Typically strong authentication methods used today involve multi-factor authentication rather than single factor where the communication channel is secure. For example SMS, while an improvement on single factor, is a channel that can be compromised and is not truly strong authentication while Mobile OTP (one time password) and Mobile SC (Smart Credential) is.
Advanced authentication methods take this a step further where Mobile OTP and Smart Credential is used for transaction verification, and in place of a PIN a form of biometrics is used instead. For example, fingerprint, eyeprint, voiceprint, facial recognition, gesturing or a combination of these are used.
In general, today’s banks are relying on usernames/passwords and then possibly some form of knowledge-based authentication (i.e. question and answer, password replay, PIN). Online fraud and identity attacks are frequently the result of the exploitation of single-factor authentication or weak multi-factor authentication schemes.
In my experience the authentication methods that depend on more than one factor are more difficult to compromise than single-factor methods and I would urge banks to look at strong and advanced authentication layers. Layering factors of authentication can increase security and help limit vulnerability to identity attacks. Properly designed and implemented strong and advanced authentication methods are more reliable, are stronger deterrents to fraud.
If that is the case the question is why don’t many banks deploy more effective strong and advanced authentication today? Based on most financial institution’s innate ability to manage risk through business means, most have considered this level of security a low priority given the cost and resources required to manage and deploy strong and advanced authentication solutions.
In addition, traditional solutions have not always provided the flexibility and ease of use. Banks have seen security as a way to protect themselves, rather than a means to build customer loyalty and competitive advantage in the marketplace. Often, worries that users will find the process of authenticating with multiple factors complicated or intimidating have inhibited the use of these authentication methods.
But as risks increase, the true importance and necessity of strong and advanced authentication are much clearer. That said, the issue of user acceptance must remain in the forefront of all authentication decisions. Determining which additional factors to apply and how to implement them with the least possible stress on users requires a thorough assessment of risk, careful selection and planning.
There are many authentication methods, ranging from simple single factor authentication in the form of usernames and passwords to sophisticated strong and advanced authentication mechanisms. Each method delivers a different balance point between cost, security and user complexity. With malware phishing and online attacks set to increase, it is vital that consumer confidence is maintained and that online identities are protected.
At the same time, the issue of user acceptance must remain in the forefront of all authentication decisions. An effective strong and advanced authentication deployment must be easy to use and have customer acceptance no matter how many or which factors are being used other-wise this will cause other issues for banks.

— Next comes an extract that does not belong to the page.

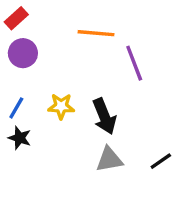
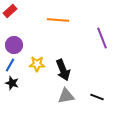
purple circle: (23, 53) -> (14, 45), moved
purple line: (134, 63) -> (102, 38), moved
black line: (161, 161) -> (97, 97), turned 56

Moving forward I believe that exercises like Waking Shark also need to look at all areas of security including authentication rather than just the big cyber-attacks. I recommend a layered approach to security. Firewalls, endpoint security (AV), network monitoring and other technologies are all useful tools. But people and policies are just as important as the tools and enterprises can employ all of these layers and still only have 80 to 90% protection – protecting the identity we believe is still missing from many security layering strategies and must be addressed.